To create the first measure, you need the notes to be in the same voice. You can, if you like, enter them in voice 2, then move them to voice 1 by selecting the measure and running Edit / Tools / Implode, which will combuine vocies where possible. Or, you could select the measure and press the voice 1 button, and then delete the rests left behind and clean up the unison.

What instrument are you writing for? Could you post a bit more of the score to get an idea of the context of the bar?

In reply to by geetar

Hi, many hymns are written for dual purpose - SATB and a keyboard. The keyboard players are used to the single stem, but sometimes it is necessary to extract the parts for choir members to practise - I then prepare mp3's with their part louder than the other three. I suppose I could always just keep two versions of each hymn but it does seem a bit unnecessary.

As a change request for a future release, would it be possible to consider adding an option for each voice on a staff to display up or down or combined?

Don't you think it would also be convenient to be able name each voice in the piece, then move the named voices freely between staves instead of naming each staff? It would probably much easier for copying / comparing voices.

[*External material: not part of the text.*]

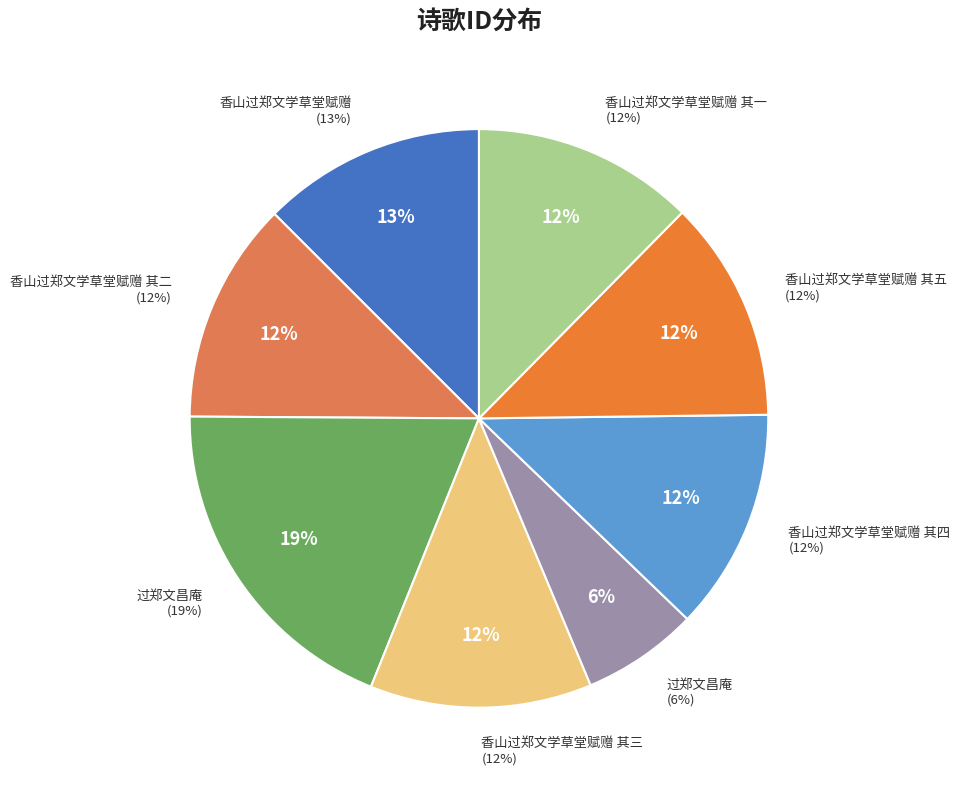

Rank the categories by value from lowest to highest.

过郑文昌庵, 香山过郑文学草堂赋赠 其一, 香山过郑文学草堂赋赠 其二, 香山过郑文学草堂赋赠 其三, 香山过郑文学草堂赋赠 其四, 香山过郑文学草堂赋赠 其五, 香山过郑文学草堂赋赠, 过郑文昌庵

I will try the implode for now, thanks

In reply to by GPT

Yes, I've run into this issue for the last couple years too. Look at most modern hymnals and you'll see what the OP is talking about. It would be nice if you could force multiple voices to share the same stem with an easy click. Then you could still have voices separated (very important for MIDI purposes or for when you need to show a clear choral division) but the engraving would look more traditional for hymn singing.

I do this sometimes - i.e. enter as two Voices but flip direction and hide the beam/tail of quavers. I might want a piano piece to appear as written but have the option of separating it into parts for playing on different instruments. An automated way of creating this appearance, would, therefore, be used by some people but I can't say that it is a high priority as it is not too difficult to do using flip and hide.